Widersprüchliche Trends für Europa-Flussfahrten (Ausgabe 2015-02)

Die Invasion der Angelsachsen

Der geruhsamen Erfahrung europäischer Kulturstädte und Landschaften entlang berühmter Flüsse und faszinierender Wasserstrassen, ohne Kofferpacken an Bord eines komfortablen Hotelschiffs erlebt, liegt etwas zutiefst abendländisches inne. Dies empfinden in rasant wachsendem Masse auch die Angelsachsen, die heute ein wichtiger, wenn nicht der wichtigste Treiber der europäischen Flussfahrtindustrie sind. Während die Passagier-Zahlen in den kontinentaleuropäischen Märkten kaum mehr gross steigen (und in Deutschland gar schrumpfen), scheint es derzeit für den amerikanischen, britischen und australischen Markt keine Grenzen zu geben. 

Diese Entwicklung hat einerseits eine schrumpfende Angebotsbreite für die «alten» Märkte zur Folge: So hat sich etwa TUI auf dieses Jahr hin aus diesem Segment verabschiedet, ebenso Kuoni. Von den drei grossen Veranstaltern in der Schweiz bietet nur noch Hotelplan Flussfahrten an, dies nebst der noch relativ jungen Marke Rivage der Knecht-Gruppe. Dominiert wird das Geschäft wohl ziemlich klar von den Spezialisten Mittelthurgau und Thurgau Travel, die munter weiterwachsen.
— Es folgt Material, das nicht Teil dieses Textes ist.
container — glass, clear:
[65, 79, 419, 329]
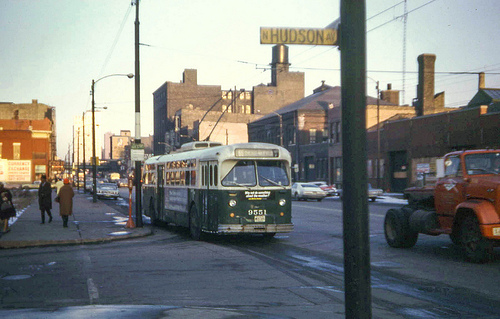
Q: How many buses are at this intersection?
A: 1.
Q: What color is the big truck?
A: Orange.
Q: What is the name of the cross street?
A: Hudson Ave.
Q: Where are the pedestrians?
A: On the sidewalk.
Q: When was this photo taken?
A: Daytime.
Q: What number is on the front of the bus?
A: 9551.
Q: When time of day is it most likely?
A: Morning.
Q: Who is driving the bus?
A: Bus Driver.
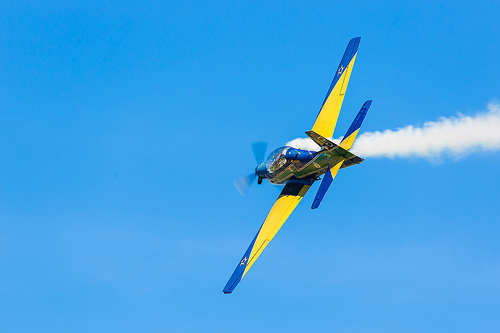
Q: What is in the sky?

Andererseits ist in Bezug auf die Reedereien der Werdegang von Viking typisch: Seit dem Rückzug aus den kontinentaleuropäischen Märkten konzentriert sich 

Viking auf die angelsächsischen Märkte, wo höhere 

Erträge pro Passagier erzielt werden können. Gleichzeitig wird die Fluss-Flotte in einem schwindelerregenden Tempo ausgebaut. Das gilt auch für andere ähnlich positionierte Anbieter wie zum Beispiel Ama Waterways, 

Avalon, Tauck oder die australische Scenic Cruises, die laufend neue Schiffe in Dienst nehmen. Im Vergleich dazu investieren die vor allem auf europäische Märkte ausgerichteten Reedereien wesentlich zurückhaltender.
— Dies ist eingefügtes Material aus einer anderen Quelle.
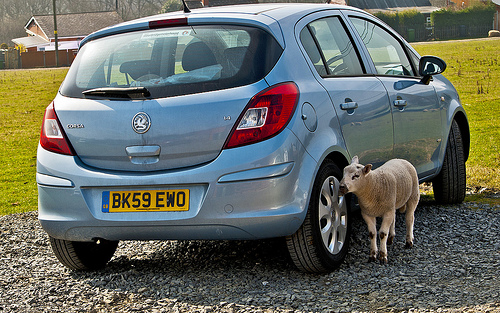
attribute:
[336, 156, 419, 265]
lamb — standing, white, small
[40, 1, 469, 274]
car — parked, blue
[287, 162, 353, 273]
wheel — rubber, black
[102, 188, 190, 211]
license plate — blue, yellow, narrow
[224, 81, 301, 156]
taillight — red, clear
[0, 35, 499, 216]
field — green, covered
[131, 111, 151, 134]
logo — circular, silver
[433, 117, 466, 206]
front wheel — black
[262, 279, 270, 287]
rock — small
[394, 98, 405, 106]
handle — blue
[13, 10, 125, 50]
house — brick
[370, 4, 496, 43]
shrub — tall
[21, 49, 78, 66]
fence — board, red, rusty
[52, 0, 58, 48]
pole — electrical, wooden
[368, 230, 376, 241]
smudge — dark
Doch es gibt Anzeichen von Veränderungen: Dass Scenic auch am hiesigen Markt partizipieren will und nebst den Exklusivchartern für Rivage jetzt noch Hotelplan für das FIT-Geschäft einsetzt, deutet auf mehr Konkurrenzdruck in anderen Märkten hin. Von Interesse ist zudem die Initiative von Lüftner, die in Deutschland einen eigenen Veranstalter auf die Beine stellt – das muss als Misstrauensvotum dem bisherigen Vertrieb gegenüber gedeutet werden. Kurz: Im vermeintlich geruhsamen Segment der Flussfahrten gerät einiges in Bewegung, was auch den hiesigen Markt beeinflusst.